Un tournant décisif pour l’agriculture burkinabè
Après plus d’une décennie de recherche, d’expérimentation et de développement, le projet de niébé Bt s’apprête à transformer le paysage agricole du Burkina Faso. En offrant une solution efficace et durable contre la foreuse de gousses Maruca vitrata, cette innovation permet d’envisager un avenir meilleur pour les agriculteurs burkinabè. En outre, cette variété transgénique pourrait renforcer la résilience des systèmes alimentaires nationaux et contribuer à réduire la dépendance aux importations alimentaires.
Si le niébé résistant à la foreuse des gousses obtient l’approbation finale des autorités compétentes, il sera un véritable levier de croissance pour l’agriculture du pays, permettant d’améliorer les conditions de vie de milliers de producteurs tout en répondant aux enjeux de durabilité et de sécurité alimentaire.

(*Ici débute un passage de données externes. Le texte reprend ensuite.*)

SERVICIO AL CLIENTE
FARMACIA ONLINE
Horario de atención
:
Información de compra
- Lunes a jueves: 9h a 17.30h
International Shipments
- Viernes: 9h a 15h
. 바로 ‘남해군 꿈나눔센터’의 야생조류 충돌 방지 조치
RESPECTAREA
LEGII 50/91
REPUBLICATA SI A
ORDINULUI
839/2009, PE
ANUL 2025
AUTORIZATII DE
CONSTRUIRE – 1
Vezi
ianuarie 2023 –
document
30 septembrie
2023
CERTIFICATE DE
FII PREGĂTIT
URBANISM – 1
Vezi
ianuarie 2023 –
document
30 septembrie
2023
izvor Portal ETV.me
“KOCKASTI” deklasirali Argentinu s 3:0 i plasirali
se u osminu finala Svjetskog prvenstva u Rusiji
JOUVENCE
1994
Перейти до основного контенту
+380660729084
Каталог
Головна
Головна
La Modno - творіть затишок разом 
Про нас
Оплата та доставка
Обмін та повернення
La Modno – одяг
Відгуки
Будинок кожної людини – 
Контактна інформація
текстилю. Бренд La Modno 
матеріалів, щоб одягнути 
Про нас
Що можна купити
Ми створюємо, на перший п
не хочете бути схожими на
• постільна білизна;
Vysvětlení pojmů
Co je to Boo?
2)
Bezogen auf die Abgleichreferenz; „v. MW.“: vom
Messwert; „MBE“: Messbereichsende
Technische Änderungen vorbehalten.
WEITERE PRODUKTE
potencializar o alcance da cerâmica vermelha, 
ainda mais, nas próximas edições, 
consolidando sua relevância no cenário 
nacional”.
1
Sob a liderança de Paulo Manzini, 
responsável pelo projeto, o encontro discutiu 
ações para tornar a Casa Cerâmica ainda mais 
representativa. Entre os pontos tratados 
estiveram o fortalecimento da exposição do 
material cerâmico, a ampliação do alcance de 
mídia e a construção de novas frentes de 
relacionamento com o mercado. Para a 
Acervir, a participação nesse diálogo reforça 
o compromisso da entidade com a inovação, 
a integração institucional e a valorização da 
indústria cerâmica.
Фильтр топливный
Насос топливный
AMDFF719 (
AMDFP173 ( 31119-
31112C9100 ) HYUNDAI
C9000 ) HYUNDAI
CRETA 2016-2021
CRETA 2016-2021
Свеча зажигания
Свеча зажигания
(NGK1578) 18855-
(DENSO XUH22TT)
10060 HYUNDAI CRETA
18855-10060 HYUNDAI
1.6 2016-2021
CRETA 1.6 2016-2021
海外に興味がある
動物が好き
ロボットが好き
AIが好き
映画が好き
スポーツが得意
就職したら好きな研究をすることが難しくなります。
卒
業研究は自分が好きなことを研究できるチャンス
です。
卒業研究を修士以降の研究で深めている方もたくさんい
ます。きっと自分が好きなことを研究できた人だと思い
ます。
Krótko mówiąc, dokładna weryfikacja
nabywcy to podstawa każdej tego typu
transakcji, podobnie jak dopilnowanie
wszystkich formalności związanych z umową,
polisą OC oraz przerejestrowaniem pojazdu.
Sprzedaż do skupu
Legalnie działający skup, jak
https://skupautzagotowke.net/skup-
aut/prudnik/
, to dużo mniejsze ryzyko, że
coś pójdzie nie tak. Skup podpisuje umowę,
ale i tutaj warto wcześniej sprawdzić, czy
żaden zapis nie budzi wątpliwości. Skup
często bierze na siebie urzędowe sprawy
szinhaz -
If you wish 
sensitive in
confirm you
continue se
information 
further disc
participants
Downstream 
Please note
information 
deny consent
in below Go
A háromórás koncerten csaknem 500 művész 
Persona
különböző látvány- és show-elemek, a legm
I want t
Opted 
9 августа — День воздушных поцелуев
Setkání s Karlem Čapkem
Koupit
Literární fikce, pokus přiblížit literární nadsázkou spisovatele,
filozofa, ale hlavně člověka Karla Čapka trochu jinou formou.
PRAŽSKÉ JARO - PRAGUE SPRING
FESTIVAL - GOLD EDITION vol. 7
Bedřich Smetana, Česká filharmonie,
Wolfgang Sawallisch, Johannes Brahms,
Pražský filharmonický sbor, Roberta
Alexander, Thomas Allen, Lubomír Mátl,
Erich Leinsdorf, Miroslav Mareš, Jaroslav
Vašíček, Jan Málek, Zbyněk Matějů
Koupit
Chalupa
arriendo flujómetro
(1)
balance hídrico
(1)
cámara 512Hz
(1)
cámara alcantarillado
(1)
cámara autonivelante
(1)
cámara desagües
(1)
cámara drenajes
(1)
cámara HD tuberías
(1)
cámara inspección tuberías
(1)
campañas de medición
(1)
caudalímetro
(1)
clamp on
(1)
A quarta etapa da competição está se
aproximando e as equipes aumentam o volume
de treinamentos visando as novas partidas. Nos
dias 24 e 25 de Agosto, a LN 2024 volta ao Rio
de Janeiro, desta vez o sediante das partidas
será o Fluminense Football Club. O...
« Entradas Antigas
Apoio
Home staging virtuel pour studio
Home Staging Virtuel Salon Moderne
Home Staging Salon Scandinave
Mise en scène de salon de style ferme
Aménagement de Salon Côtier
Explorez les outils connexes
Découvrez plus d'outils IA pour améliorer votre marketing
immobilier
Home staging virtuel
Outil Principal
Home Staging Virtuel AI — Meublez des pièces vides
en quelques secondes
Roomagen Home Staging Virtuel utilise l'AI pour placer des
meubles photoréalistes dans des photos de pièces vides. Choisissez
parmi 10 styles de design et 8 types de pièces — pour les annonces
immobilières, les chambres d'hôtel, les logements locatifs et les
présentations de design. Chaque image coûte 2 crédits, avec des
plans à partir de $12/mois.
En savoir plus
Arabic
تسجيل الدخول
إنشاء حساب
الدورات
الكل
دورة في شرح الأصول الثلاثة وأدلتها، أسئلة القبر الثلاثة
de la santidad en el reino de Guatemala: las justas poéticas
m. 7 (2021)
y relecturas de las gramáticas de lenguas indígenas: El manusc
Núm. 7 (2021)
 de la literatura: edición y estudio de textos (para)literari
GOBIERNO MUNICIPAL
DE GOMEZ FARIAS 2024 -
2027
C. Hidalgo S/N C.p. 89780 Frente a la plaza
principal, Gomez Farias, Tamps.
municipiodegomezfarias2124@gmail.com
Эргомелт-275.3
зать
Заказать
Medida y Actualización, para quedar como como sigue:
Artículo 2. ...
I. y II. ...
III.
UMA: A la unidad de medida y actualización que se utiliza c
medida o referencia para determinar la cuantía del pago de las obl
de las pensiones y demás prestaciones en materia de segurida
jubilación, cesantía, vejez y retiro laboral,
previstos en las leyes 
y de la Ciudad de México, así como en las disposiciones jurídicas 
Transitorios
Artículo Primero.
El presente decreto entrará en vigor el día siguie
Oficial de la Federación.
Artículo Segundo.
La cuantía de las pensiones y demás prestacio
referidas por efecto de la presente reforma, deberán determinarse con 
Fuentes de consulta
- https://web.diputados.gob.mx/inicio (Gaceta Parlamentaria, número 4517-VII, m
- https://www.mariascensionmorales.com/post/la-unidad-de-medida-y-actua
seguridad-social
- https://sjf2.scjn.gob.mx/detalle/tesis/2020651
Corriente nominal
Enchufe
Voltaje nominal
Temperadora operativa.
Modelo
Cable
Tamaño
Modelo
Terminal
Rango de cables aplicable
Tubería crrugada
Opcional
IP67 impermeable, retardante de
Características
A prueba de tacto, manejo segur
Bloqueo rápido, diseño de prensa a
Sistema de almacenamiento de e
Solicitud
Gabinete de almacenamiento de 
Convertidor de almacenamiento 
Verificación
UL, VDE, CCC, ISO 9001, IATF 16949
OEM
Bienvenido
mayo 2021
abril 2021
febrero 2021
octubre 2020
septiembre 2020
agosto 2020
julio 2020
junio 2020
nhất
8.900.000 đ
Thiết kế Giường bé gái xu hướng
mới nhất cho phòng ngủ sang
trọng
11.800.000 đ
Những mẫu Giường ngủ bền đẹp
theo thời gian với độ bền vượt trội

Comme l’a exprimé Blaise Zoundi, un producteur sceptique au départ mais aujourd’hui convaincu : « Si ces semences peuvent réellement protéger nos cultures et réduire les coûts, je suis prêt à les essayer. »
Le projet est coordonné par Dr Benoît Joseph Batieno et son équipe de chercheurs, regroupant plusieurs experts en biotechnologie. Leur travail représente un modèle de collaboration entre recherche scientifique, innovation technologique et développement agricole, avec pour objectif ultime de rendre cette variété de niébé accessible et bénéfique pour tous les producteurs burkinabè.